Vor allem meine schärfsten Kritiker möchte ich fragen, was sie
dazu sagen, wenn Tschechien zur EU kommt und dann die Zigeuner
in Scharen nach Deutschland kommen.
Der zweite Satz entlarvt den ersten als Heuchelei, wenn nicht sogar als Lüge.
Anscheinend geht es Heinz-Jürgen weniger um seine Heimatliebe als darum, seinen Hass auf andere Menschen (Tschechen, Zigeuner) auszudrücken.
Auch ich liebe meine (linksrheinische) Heimat, aber ich liebe auch die Vielfalt dieser Welt und achte die Heimatliebe von Menschen, die anders leben als wir Deutschen. Wenn ein Zigeuner an seiner Lebensart festhält, liegt das an seiner Heimatliebe. Auch ein Nomadenleben lässt Heimatliebe entstehen.

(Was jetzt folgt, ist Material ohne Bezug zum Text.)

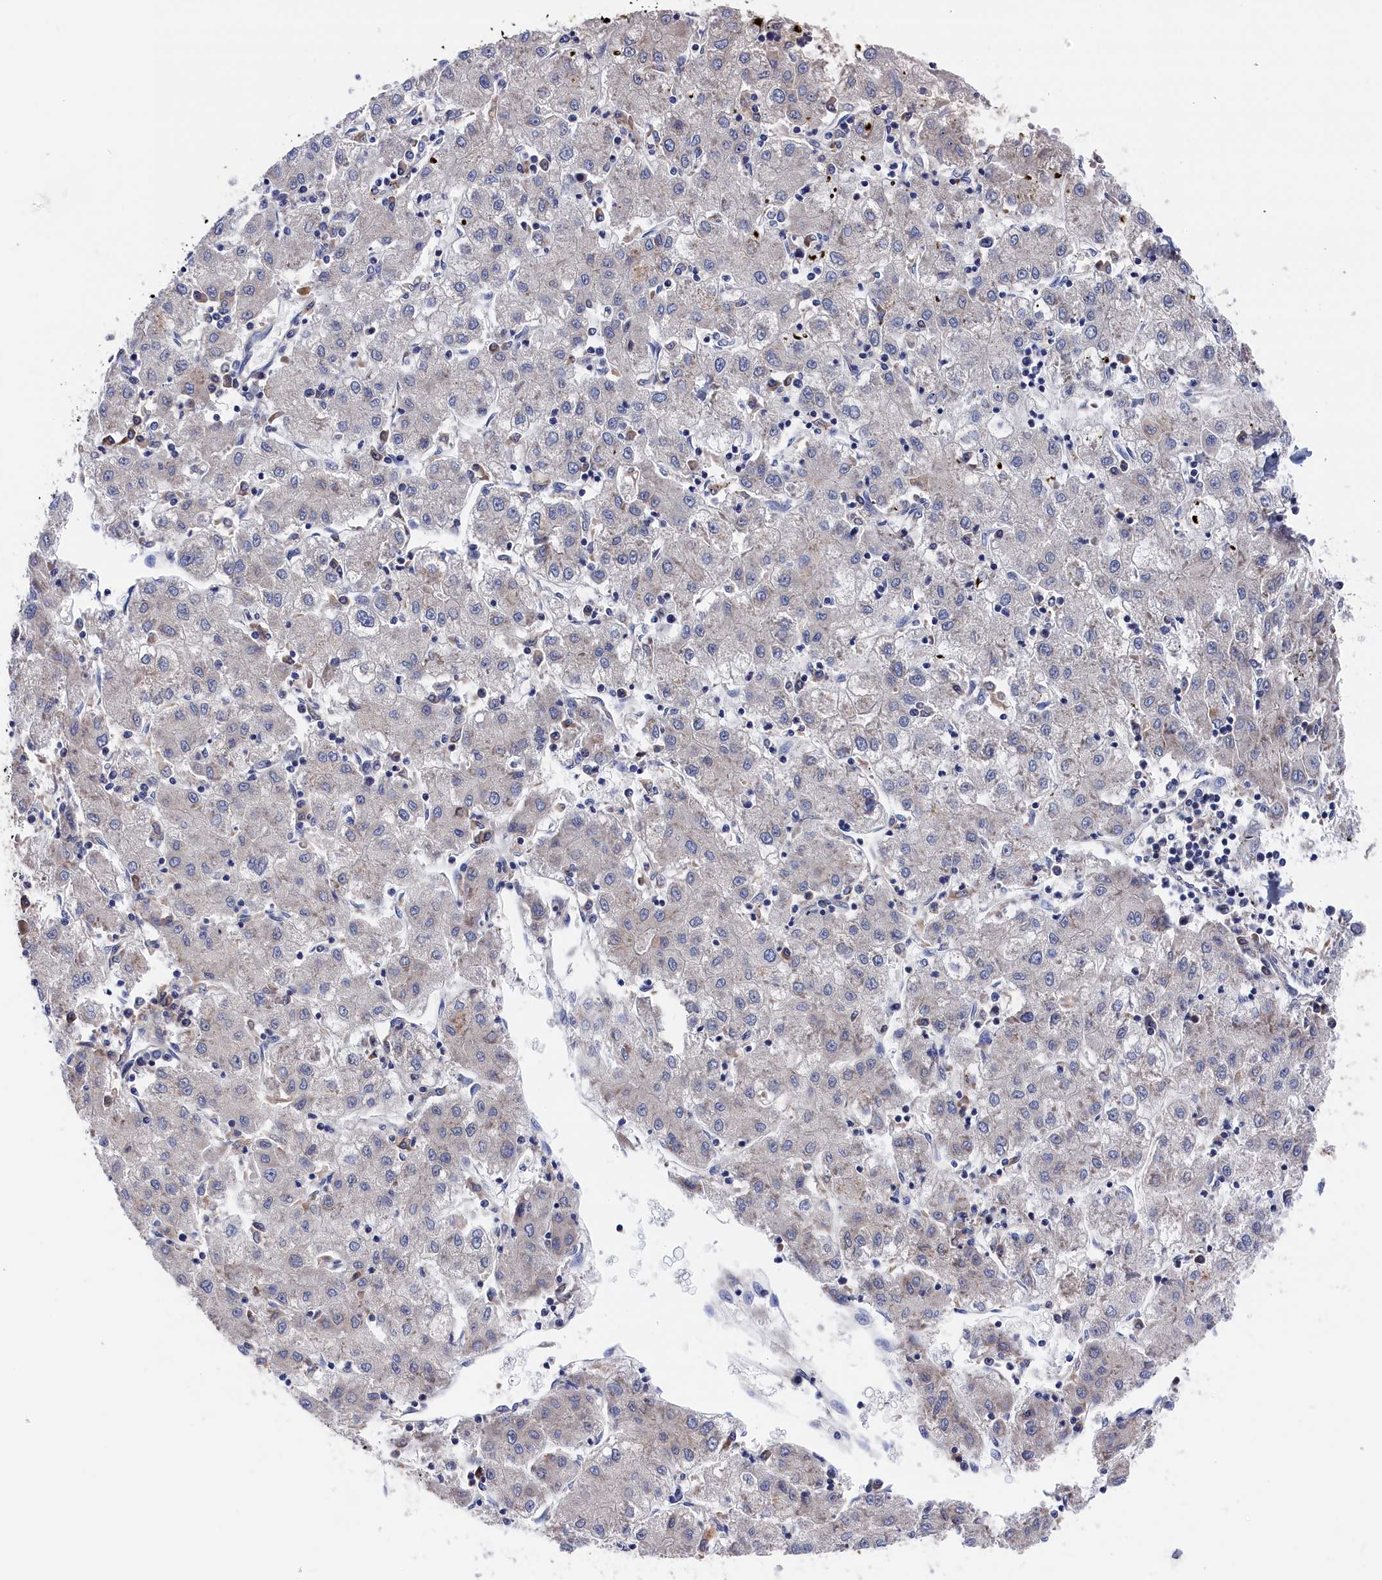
{"staining": {"intensity": "negative", "quantity": "none", "location": "none"}, "tissue": "liver cancer", "cell_type": "Tumor cells", "image_type": "cancer", "snomed": [{"axis": "morphology", "description": "Carcinoma, Hepatocellular, NOS"}, {"axis": "topography", "description": "Liver"}], "caption": "The IHC micrograph has no significant expression in tumor cells of liver cancer (hepatocellular carcinoma) tissue. Nuclei are stained in blue.", "gene": "CYB5D2", "patient": {"sex": "male", "age": 72}}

Hallo tonikal, vielen Dank für Deinen Beitrag. Aber es ist schade, daß Du das alles mißverstehst. Ich habe keinen Hass auf die Tschechen, ganz im Gegenteil, ich habe sogar Freunde dort und das nach all dem Vorangegegangenen. Etwas anderes ist mit den Zigeunern. Denn allein in meiner Geburtsstadt leben 10.000 und die haben die Stadt ganz schön zerstört. Nur ein Ding, eine berühmte kleine Straße, si sind dort in die Häuser gezogen, haben ein Loch in den Keller geschlagen und wenn dieser voll war, sind sie in das nächste Haus gezogen, ich will mich darüber gar nicht weiter auslassen. Des weiteren, viele Häuser wurden von ihnen derart ruiniert, dass sie abgerissen werden mussten. In meinem Geburtshaus sieht es auch fürchterlich aus, es wird gerade renoviert. Trotzdem liebe ich meine verlorene Heimat.
Gruss Heinz-Jürgen
(…) Etwas anderes ist
mit den Zigeunern. Denn allein in meiner Geburtsstadt leben
10.000 und die haben die Stadt ganz schön zerstört. Nur ein
Ding, eine berühmte kleine Straße, sie sind dort in die Häuser
gezogen, haben ein Loch in den Keller geschlagen und wenn
dieser voll war, sind sie in das nächste Haus gezogen, ich
will mich darüber gar nicht weiter auslassen. Des weiteren,
viele Häuser wurden von ihnen derart ruiniert, dass sie
abgerissen werden mussten. In meinem Geburtshaus sieht es auch
fürchterlich aus, es wird gerade renoviert. Trotzdem liebe ich
meine verlorene Heimat.
Ich glaube Dir gern, daß Du schlechte Erfahrungen mit Zigeunern gemacht hast, denn „Zigeuner“ bedeutet, wie Du vielleicht weißt, „Ziehende Gauner“. Gauner gibt es natürlich in jedem Volk. Du meinst aber vermutlich die „Roma“ (oder im deutschsprachigen Raum „Sinti“) allgemein.
Die Sinti, die ich während meiner Arbeit als Betreuer in einem Asylbewerberheim kennengelernt habe, „nervten“ mich geradezu mit ihrem schon fast übertriebenem Sauberkeitsfimmel: ständig standen die Möbel draußen, weil sie wieder einmal ihre Teppiche wuschen (mindestens einmal pro Woche). Dort hätte man wirklich bedenkenlos vom Boden essen können!
Grundsätzlich kann ich sagen, daß ich in dieser Zeit sehr viel von ihnen gelernt habe.
Ich glaube, in der Zeit des Internets und der stetig zusammenwachsenden Kulturen sollten wir uns allmählich von unseren Lieblingsvorurteilen trennen… (abgesehen davon, daß man sich selbst das Leben damit auch etwas einfacher und angenehmer macht).